Established food cultures which have embraced plant-based diets set an example for the rest of us on how to live more sustainably.
Plant-based eating is no fad. Across the planet, many people have been eating plant-based diets for centuries, way before nut milks were a ‘thing’.
Whether for cultural or religious reasons, being vegan or vegetarian is simply a part of life for many, especially those living in the global south.
Here are four food cultures where people eat plant-based, rather than meat and other animal products – and an idea of new vegan recipes to try out.
1. Jamaican Ital food
Callaloo, a popular Caribbean green leafy vegetable, typically cooked with onion, garlic, tomatoes, thyme and scotch bonnet pepper. Rohit Seth
Ital is the food celebrated by those in the Rastafari movement developed in Jamaica during the 1930s, based on natural living. Rastas are earth-preservers and believe the food they eat should come from the land. This, in principle, is Ital.
Ital food should be natural, organic, unprocessed and free of additives, chemicals and meat. The name derives from the word ‘vital’.
Combined with a climate well-suited to growing a variety of fruit and vegetables, this means there are plenty of plant-based options available in Jamaica and the rest of the Caribbean.
The choice to eat Ital is as much of a spiritual decision for Rastas as it is a health-conscious one. Their philosophy is to remain as close to nature as possible and respect all forms of animal and plant life. They believe eating pure, organic food increases one’s connection with nature.

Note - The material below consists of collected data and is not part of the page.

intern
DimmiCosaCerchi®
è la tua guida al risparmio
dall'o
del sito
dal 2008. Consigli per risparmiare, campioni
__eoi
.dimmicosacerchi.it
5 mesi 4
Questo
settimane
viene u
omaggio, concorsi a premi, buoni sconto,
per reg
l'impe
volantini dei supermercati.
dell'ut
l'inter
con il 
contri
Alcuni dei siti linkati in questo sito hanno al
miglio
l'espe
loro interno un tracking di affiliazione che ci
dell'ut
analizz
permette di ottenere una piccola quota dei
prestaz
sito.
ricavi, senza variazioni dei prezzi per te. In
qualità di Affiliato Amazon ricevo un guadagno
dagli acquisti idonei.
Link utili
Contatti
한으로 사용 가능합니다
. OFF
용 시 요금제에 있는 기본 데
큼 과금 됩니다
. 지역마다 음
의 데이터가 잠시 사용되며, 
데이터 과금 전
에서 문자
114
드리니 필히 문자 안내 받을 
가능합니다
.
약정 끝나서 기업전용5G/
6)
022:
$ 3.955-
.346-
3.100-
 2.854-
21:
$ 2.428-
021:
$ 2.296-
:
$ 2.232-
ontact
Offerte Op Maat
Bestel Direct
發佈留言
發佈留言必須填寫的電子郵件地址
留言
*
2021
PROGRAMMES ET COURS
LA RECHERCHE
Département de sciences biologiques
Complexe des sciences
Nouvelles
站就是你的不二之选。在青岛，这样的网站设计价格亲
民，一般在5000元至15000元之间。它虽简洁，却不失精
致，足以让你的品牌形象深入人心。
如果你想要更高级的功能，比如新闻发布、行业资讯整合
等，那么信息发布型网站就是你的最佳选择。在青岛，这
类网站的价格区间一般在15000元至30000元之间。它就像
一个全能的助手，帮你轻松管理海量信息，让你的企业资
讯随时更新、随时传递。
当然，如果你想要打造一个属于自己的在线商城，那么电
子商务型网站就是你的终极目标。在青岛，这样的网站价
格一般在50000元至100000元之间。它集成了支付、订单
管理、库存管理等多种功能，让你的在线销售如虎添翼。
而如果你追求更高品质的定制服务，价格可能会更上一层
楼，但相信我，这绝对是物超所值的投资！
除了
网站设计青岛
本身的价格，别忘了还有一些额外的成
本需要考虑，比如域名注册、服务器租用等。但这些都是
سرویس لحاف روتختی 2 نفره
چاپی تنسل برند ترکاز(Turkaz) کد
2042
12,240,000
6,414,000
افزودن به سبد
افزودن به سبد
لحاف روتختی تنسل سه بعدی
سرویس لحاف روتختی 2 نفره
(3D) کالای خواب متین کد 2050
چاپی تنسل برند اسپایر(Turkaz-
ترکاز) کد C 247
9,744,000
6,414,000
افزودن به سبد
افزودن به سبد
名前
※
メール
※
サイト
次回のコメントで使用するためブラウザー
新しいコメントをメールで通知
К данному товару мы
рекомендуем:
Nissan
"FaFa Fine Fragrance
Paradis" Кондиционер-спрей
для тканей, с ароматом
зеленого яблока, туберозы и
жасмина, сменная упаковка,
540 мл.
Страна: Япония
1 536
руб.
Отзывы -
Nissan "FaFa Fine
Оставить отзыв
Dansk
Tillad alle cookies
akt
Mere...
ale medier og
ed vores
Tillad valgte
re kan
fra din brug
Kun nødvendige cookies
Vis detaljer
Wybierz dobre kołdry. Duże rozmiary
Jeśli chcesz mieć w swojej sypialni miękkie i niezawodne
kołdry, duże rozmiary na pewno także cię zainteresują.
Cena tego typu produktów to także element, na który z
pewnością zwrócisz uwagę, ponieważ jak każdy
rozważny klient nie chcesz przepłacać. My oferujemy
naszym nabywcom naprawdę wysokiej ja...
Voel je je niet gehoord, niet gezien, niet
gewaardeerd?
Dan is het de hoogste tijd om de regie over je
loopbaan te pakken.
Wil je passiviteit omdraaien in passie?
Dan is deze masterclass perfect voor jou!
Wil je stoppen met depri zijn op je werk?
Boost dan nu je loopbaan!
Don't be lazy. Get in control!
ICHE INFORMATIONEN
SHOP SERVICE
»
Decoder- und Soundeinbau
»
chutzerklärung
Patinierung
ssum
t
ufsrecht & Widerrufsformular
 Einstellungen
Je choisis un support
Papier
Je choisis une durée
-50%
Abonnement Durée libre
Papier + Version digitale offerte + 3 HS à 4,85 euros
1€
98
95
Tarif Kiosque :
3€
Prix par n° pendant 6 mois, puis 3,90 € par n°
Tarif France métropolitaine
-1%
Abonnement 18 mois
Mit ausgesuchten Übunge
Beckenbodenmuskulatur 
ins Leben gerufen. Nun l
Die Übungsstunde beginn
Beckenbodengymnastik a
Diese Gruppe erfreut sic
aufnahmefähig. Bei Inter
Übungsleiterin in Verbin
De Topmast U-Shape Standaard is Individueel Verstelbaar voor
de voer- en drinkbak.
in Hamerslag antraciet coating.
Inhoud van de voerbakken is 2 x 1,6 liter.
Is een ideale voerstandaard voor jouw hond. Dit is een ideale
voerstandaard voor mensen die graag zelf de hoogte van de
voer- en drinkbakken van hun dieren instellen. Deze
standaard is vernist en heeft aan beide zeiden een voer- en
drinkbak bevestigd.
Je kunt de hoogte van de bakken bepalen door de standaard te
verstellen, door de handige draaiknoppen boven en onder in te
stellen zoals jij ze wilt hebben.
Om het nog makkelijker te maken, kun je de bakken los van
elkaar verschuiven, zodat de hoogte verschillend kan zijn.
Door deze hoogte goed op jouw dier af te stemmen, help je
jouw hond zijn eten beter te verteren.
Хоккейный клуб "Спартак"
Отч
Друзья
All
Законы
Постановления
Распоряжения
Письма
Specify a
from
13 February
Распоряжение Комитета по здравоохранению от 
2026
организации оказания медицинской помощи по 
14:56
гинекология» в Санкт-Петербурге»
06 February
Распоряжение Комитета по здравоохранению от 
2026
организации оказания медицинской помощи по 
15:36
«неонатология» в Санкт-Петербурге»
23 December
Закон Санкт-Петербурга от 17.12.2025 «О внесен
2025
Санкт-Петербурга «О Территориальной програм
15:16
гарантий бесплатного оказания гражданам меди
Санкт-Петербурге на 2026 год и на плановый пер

2. Ethiopian and Eritrean cuisine
Typical veggie platter you can find in any Eritrean or Ethiopian restaurant made from several different legume-based stews and vegetable dishes served on top of injera (sourdough flatbread). narvikk
The cuisine of Eritrea and Ethiopia is full of naturally plant-based dishes. This is largely due to the fasting tradition in the Orthodox Christian religion. Orthodox Christians abstain from all animal products for around 200 days each year, but plant-based foods are still permitted.
Many fast every Wednesday and Friday, during Lent, in the days leading up to Christmas, and during other religious holidays.
The tradition of fasting has been happening for centuries. It’s not uncommon for Orthodox-owned businesses, such as butcher shops, to close on fasting days; for cafes to not stock milk and for restaurants to offer a plant-based menu only.
3. India’s 400 million vegetarians
Indian Thali includes a variety of small dishes served on a large platter.
According to the Food and Agriculture Organization (FAO), India has the lowest rate of meat consumption in the world. Researchers estimate that there are more than 400 million people that identify as vegetarian.
Plant-based eating is deeply rooted in three of the prominent religions practised in India – Hinduism, Jainism and Buddhism. All these religions believe in the concept of Ahimsa, which means kindness and non-violence towards all living things.
This does not mean India is meat-free, nor is it a requirement for those who follow any of these religions. And still, Indian food remains the most plant-based friendly cuisine in the world. It’s not hard to find an Indian restaurant that has a vegetarian or vegan part of the menu.
4. Israel’s vegan-friendly culture
Falafel, the most common fast food in Israel.
Israel has the highest percentage of vegans globally, with around 5.2% of the population considering themselves vegan and 13% percent as a vegetarian. Their ever-increasing culture of veganism and abundance of plant-based options makes it one of the best countries to visit for vegan and vegetarians.
You’ll find plant-based foods such as hummus and falafels at every turn and it’s not uncommon for worldwide brands such as Dominos and Ben and Jerry’s to offer multiple vegan-friendly options in Israel.
Struggling with what to eat on a plant-based diet or worried about the limitations of going vegan or vegetarian? No worries.
I hope these examples have shown you that there are loads of delicious and diverse options to choose from. Some say that plant-based diets are limited and bland. But this is far from the truth. There are so many vegan recipes and dishes across the world with the same big, if not better, the flavours you get from your favourite meat dishes.
We also don’t need to all go vegan or vegetarian – halving the amount of meat and dairy we all eat would already make a huge difference.
Changing our diets to be more plant-based is a great way to make a positive impact for our climate and biodiversity. However, that’s only part of the story – we need to put pressure on the companies that produce and sell food to provide more nutritious, affordable plant-based foods and to reduce the amount of meat on their shelves.